Hex by Thomas Olde Heuvelt

Hex is a translation from the Dutch of a novel by Thomas Olde Heuvelt. However (as the author's end note points out) it is slightly more than that. The author, who is fluent in English, not only decided to shift the story's setting from a village in the Netherlands to a rural town in America's Hudson Valley in upstate New York, but also apparently completely re-wrote the ending. I have no idea how the original Dutch version ends, but I would, if I'm being entirely honest, have liked the translation to retain the Netherlands setting at least. There are already a million horror novels set in the US and I would have liked a more Dutch perspective. That said, the setting of the translation is rendered very well, and the history of that area means it does retain some of the 'Dutchness' of the original - there's a touch of Washington Irving's Sleepy Hollow about it.

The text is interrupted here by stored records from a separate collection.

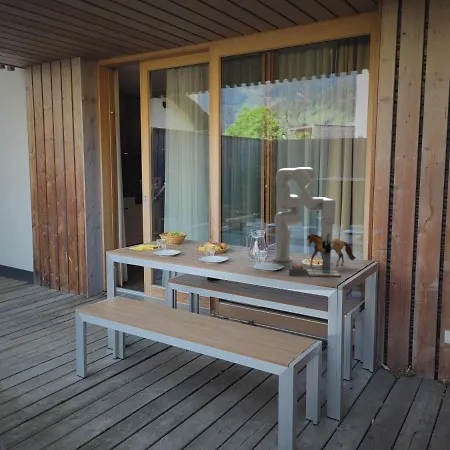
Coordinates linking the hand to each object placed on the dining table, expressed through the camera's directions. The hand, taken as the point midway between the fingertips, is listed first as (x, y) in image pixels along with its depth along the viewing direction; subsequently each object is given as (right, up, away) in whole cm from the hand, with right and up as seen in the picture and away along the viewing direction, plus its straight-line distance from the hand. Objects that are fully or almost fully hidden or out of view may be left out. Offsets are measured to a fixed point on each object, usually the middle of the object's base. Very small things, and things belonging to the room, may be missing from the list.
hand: (326, 250), depth 267 cm
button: (-16, -11, +1) cm, 20 cm away
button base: (-16, -13, +2) cm, 21 cm away
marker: (0, -13, +1) cm, 13 cm away
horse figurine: (+7, -12, +17) cm, 22 cm away
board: (-2, -13, +1) cm, 14 cm away
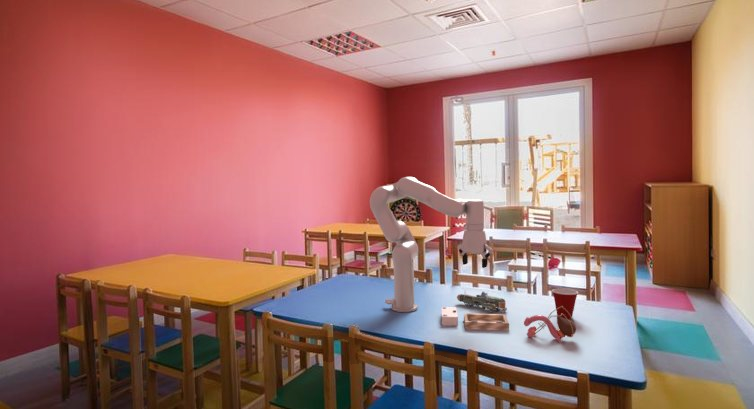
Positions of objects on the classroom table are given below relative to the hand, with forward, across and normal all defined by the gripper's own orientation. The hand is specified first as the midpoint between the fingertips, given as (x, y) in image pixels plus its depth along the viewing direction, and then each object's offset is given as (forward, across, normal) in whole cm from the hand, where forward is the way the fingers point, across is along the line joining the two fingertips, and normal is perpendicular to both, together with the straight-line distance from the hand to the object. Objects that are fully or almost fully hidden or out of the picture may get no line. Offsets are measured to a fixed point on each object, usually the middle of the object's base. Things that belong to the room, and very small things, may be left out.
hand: (474, 265), depth 190 cm
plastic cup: (+23, +31, +23) cm, 45 cm away
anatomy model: (+23, +35, -4) cm, 42 cm away
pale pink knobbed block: (+23, -6, -12) cm, 27 cm away
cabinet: (+23, +10, -8) cm, 26 cm away
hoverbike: (+23, -3, +12) cm, 26 cm away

Hex also has one of the cleverest and most original premises of any horror novel I've read in a long time. Back in the 1600s, the townspeople of Black Spring tortured and executed a woman they believed to be a witch, forcing her to murder one of her own children and then killing the other themselves. Such was the cruelty of their actions that Katherine van Wyler, the wronged woman, cursed the town for eternity and continues to haunt it, her eyes and mouth stitched closed and her arms pinned to her body with chains. If her eyes are allowed to open, or her voice heard, horrific things will befall the town and its people. Moreover, once people move to Black Spring and become aware of the witch's curse, they can never leave the town for more than a few days without suffering terrible consequences. This in itself is not, in fact, particularly original; there are many legends and folktales like it. What makes Hex different is the way the townspeople deal with their predicament. 

Black Spring is essentially a town in quarantine, governed by a small council and with its own legislation - the rather sinister 'Emergency Decree' - which forbids the townspeople from speaking of the witch to outsiders. When the witch appears - which she does every day, appearing silently and alarmingly solidly not just in the street but also, incredibly creepily, in people's homes, where she stands wherever and for as long as she chooses - the townsfolk register her location using Black Spring's own app. If the witch appears in public, steps are taken to conceal her from any outsiders who might be present. 

At the start of the book, this is actually as funny and absurd as it is creepy. The witch herself, blind and silent, is very sinister indeed, and the thought of suddenly finding her standing, alarmingly solid, in one's home for days at a time is frankly terrifying - but the matter-of-fact and slightly farcical manner in which the townspeople deal with this is undeniably funny. Dishcloths are draped over her face. Jokes are cracked. When she appears in public, volunteers hide her behind temporary street furniture or fake construction hoardings, or even just gather around her to conceal her in a crowd. 

Hex
The catalyst for the plot is a series of experiments by a group of teenage boys led by Tyler Grant, determined to find out just how far the witch's curse goes and convinced that there is a way they can 'go public' and be free of Black Spring forever. But their activities bring out the worst in one of their number, and eventually unleashes a terrible evil - but who, in fact, is its source? Is it the witch's curse that drives the townspeople to do terrible things, or does the real horror come from town full of people isolated from the rest of the country for centuries and unfettered by legal and social norms? For all their apps and commutes to out-of-town jobs and modern conveniences, how far have the people of Black Spring really advanced since the days of witch-burnings and public flogging?

Hex is an unsettling and at times extremely sad novel, and despite its darkly comic opening chapters, it soon becomes almost wholly dark. The picture of humanity that it builds is a rather bleak one, and the most sympathetic characters might not necessarily turn out to the ones you expect. It also raises some uncomfortable questions about parenthood and family. 

The horror is mostly very deftly done - you'll almost certainly find yourself feeling nervous that Katherine van Wyler might be standing silently in your bedroom one day, reeking of the grave and whispering through dead, sewn-up lips - although it does escalate to a climax that I found a little overblown at times. My only other complaint is that the dialogue, particularly where Tyler and his friends are concerned, sometimes feels a little forced and grating in its wisecracking jocularity; Thomas Olde Heuvelt and his translator are, I think, better when they tone this down.